OutputDataSet = customer_data
',
        @input_data_1 = @input_query,
        @input_data_1_name = N'my_input_data'
    WITH RESULT SETS((
        "CustomerID" INT,
        "Orders" FLOAT,
        "Items" FLOAT,
        "Cost" FLOAT,
        "ClusterResult" FLOAT
    ));
END;
GO

Kolomkoppen die in Python-code worden gebruikt, worden niet uitgevoerd naar SQL Server; Gebruik daarom de instructie WITH RESULT om de kolomnamen en gegevenstypen op te geven die sql moet gebruiken.
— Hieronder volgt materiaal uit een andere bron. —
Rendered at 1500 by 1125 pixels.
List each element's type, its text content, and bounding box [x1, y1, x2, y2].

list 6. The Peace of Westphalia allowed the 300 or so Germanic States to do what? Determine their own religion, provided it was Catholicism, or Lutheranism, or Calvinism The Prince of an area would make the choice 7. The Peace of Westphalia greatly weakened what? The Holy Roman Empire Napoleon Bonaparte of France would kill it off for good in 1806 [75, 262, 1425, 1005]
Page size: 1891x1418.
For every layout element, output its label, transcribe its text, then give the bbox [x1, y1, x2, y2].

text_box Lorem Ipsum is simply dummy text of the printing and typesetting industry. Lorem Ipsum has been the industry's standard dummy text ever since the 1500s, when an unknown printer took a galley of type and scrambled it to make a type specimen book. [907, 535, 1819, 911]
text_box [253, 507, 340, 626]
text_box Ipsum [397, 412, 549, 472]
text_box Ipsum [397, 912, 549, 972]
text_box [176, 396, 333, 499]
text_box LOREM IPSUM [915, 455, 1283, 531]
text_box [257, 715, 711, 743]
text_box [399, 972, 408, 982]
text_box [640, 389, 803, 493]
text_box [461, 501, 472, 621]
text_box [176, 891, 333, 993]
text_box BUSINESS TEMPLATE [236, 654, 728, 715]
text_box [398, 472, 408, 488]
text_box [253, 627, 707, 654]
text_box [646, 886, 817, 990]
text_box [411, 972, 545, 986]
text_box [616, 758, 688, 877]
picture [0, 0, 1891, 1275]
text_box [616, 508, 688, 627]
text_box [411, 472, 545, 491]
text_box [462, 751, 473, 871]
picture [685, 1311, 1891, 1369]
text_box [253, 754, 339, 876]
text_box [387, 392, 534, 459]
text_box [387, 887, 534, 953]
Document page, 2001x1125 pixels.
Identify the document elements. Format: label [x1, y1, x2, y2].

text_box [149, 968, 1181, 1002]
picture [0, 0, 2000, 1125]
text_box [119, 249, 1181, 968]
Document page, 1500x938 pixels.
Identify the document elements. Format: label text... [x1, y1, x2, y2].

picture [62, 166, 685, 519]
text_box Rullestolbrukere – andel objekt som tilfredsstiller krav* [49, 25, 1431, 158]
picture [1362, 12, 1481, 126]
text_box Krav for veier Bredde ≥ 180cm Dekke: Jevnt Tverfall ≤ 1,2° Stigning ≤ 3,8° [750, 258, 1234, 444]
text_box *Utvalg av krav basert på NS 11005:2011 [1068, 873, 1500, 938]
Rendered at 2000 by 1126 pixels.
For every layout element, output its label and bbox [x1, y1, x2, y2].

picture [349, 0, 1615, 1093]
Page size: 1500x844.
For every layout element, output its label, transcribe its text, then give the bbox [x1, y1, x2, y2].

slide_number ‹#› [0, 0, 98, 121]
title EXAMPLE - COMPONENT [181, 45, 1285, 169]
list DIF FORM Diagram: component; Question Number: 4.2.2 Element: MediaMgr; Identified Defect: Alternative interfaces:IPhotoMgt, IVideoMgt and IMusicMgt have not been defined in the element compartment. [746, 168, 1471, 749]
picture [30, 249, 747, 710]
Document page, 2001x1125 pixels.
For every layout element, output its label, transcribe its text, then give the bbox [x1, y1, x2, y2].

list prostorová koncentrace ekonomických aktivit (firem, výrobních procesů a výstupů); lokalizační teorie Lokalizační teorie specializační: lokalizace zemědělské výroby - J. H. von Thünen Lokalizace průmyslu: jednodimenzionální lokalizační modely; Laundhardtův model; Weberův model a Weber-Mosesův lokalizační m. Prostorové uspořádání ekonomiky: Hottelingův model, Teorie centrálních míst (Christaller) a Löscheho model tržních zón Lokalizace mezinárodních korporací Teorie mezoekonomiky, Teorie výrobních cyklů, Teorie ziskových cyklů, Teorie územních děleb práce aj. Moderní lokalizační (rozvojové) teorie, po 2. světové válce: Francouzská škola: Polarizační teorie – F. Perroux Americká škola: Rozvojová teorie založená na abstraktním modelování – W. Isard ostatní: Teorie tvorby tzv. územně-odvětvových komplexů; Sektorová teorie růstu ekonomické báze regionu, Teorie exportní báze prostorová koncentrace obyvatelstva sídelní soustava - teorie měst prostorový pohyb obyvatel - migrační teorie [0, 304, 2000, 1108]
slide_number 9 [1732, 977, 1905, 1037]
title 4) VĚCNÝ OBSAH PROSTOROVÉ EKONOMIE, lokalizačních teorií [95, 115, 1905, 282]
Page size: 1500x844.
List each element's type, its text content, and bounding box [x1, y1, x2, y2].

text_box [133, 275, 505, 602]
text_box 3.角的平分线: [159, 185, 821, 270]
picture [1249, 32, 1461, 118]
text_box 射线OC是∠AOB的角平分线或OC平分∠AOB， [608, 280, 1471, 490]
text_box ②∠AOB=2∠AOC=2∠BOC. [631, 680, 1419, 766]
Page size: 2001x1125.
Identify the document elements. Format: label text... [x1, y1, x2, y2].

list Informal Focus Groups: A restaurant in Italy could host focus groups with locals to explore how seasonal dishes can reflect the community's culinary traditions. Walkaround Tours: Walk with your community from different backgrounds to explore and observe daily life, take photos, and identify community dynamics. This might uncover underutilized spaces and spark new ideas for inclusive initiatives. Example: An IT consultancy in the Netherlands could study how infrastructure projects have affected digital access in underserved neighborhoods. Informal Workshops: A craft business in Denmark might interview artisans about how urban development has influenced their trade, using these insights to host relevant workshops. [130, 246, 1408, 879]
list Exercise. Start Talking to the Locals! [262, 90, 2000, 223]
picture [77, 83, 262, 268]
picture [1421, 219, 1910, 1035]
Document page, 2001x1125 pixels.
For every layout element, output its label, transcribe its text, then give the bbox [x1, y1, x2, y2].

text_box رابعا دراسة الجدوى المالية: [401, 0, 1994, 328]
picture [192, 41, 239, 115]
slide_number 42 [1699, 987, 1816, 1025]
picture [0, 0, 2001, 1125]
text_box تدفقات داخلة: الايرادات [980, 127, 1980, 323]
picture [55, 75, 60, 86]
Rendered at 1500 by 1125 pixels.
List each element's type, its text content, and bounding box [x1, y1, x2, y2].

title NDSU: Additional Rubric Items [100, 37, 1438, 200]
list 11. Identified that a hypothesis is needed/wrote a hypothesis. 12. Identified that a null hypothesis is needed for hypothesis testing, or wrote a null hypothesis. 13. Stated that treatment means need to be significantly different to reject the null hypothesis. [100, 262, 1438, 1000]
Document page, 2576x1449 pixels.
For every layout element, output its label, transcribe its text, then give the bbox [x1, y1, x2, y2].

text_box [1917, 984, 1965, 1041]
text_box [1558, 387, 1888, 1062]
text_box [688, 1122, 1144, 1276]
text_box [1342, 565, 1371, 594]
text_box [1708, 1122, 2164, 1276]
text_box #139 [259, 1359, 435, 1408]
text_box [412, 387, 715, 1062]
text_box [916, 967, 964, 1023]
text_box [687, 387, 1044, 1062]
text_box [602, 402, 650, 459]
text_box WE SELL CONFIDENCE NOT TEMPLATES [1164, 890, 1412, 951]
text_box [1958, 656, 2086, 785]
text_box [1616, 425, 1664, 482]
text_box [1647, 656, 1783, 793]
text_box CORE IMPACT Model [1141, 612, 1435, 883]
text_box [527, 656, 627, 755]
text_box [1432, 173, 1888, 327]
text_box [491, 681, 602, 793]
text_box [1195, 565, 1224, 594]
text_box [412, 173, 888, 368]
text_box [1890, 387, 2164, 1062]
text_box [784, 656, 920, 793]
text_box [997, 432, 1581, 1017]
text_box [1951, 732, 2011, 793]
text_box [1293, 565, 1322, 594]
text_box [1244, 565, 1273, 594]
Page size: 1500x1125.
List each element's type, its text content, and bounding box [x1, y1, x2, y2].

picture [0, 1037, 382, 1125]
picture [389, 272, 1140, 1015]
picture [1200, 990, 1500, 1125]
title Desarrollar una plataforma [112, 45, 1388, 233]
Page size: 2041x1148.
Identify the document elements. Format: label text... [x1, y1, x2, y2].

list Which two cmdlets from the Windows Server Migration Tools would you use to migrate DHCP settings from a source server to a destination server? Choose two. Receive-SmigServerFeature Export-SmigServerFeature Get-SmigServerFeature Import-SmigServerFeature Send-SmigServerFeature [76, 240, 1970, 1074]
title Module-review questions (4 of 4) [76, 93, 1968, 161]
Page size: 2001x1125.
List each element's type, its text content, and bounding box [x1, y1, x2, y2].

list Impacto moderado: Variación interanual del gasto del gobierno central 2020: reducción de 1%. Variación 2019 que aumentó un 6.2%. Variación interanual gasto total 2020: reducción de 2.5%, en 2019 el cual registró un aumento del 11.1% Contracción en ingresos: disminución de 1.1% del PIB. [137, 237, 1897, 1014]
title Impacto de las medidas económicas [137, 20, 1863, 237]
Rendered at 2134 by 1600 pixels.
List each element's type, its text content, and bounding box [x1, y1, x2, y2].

C. Een R-model genereren op basis van gegevens van SQL Server

In het volgende voorbeeld wordt een opgeslagen procedure gemaakt die gebruikmaakt van sp_execute_external_script om een irismodel te genereren en het model te retourneren.

Notitie

Voor dit voorbeeld is een geavanceerde installatie van het e1071-pakket vereist. Zie R-pakketten installeren met sqlmlutilsvoor meer informatie.

DROP PROCEDURE IF EXISTS generate_iris_model;
GO
CREATE PROCEDURE generate_iris_model
AS
BEGIN
    EXEC sp_execute_external_script @language = N'R',
        @script = N'
      library(e1071);
      irismodel <-naiveBayes(iris_data[,1:4], iris_data[,5]);
      trained_model <- data.frame(payload = as.raw(serialize(irismodel, connection=NULL)));
',
        @input_data_1 = N'select "Sepal.Length", "Sepal.Width", "Petal.Length", "Petal.Width", "Species" from iris_data',
        @input_data_1_name = N'iris_data',
        @output_data_1_name = N'trained_model'
    WITH RESULT SETS((model VARBINARY(MAX)));
END;
GO

Als u een vergelijkbaar model wilt genereren met behulp van Python, wijzigt u de taal-id van @language=N'R' in @language = N'Python'en moet u de benodigde wijzigingen aanbrengen in het argument @script. Anders werken alle parameters op dezelfde manier als voor R.

Voor scoren kunt u ook de systeemeigen PREDICT--functie gebruiken. Dit is doorgaans sneller omdat hiermee geen Python- of R-runtime wordt aangeroepen.